Contudo há ainda, para usar uma expressão de Michel Foucault (Ceci n’est pas une pipe, 1973), uma conciliação parcial, só que dependente de factores externos à propria tela. Kosuth, em Art After Philosophy (1969), escreveu: «A. J. Ayer, ao avaliar a distinção kantiana entre o analítico e o sintético, diz algo que nos pode ser útil: “ Uma proposição é analítica quando a sua validade depende exclusivamente das definições de símbolos que contém, e sintética quando a sua validade está determinada pelos factos da experiência “. A analogia que quero estabelecer refere-se à condição artística e à da proposição analítica».

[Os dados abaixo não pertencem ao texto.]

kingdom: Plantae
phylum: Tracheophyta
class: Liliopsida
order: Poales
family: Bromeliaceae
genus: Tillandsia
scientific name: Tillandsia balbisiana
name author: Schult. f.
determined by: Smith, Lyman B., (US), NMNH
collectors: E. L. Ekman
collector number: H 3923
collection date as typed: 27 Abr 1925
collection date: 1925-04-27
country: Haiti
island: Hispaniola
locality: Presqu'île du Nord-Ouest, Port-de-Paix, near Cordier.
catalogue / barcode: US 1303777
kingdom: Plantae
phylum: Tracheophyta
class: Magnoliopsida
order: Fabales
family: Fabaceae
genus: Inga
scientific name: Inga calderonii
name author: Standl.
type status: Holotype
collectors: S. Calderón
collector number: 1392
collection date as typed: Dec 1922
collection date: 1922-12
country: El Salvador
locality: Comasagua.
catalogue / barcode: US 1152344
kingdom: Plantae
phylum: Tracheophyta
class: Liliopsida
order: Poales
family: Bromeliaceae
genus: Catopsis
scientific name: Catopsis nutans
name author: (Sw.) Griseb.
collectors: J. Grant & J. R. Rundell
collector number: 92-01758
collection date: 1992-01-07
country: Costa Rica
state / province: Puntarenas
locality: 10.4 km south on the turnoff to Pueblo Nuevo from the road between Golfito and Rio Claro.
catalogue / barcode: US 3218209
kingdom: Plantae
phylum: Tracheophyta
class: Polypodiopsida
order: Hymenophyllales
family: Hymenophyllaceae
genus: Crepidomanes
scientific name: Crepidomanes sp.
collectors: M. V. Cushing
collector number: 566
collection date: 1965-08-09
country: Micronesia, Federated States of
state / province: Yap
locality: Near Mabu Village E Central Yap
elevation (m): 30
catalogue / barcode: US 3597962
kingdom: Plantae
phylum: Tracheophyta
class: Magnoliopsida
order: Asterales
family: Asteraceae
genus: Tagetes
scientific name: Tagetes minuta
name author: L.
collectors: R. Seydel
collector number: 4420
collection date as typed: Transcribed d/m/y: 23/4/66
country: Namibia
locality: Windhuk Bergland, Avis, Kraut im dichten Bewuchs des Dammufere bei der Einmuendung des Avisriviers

De certo modo, seguindo este raciocínio ainda que com algum esquematismo, verificamos de imediato que estas pinturas não se situam nem no plano da tautologia (que aparentavam desde o início da observação), nem na proposição analítica, como pretendida pelo conceptualismo linguístico. Estas telas dependem de múltiplos factores da experiência, apontam para o exterior, renunciam à neutralidade da linguagem para lhe conferir um «corpo físico», apontando entretanto para uma troca de inscrições e cores.
Em primeira e última instância, estas nomeações transportam conceitos de cor. E Wittgenstein interroga-se: não existirão pessoas cujos conceitos de cor se distanciam dos nossos? Assim se pode soltar, pelo menos parcialmente, a ligação entre a inscrição e a cor que a acompanha, ou seja, o peso intrínseco da linguagem, da mesma linguagem sobre a qual Roland Barthes dizia ser um instrumento autoritário, não porque interdita, mas antes porque obriga a dizer.
O jogo aqui pode ser outro – passa por admitir a hipótese de dizer algo ao mesmo tempo próximo e muito afastado daquilo que se mostra e sabe que existe.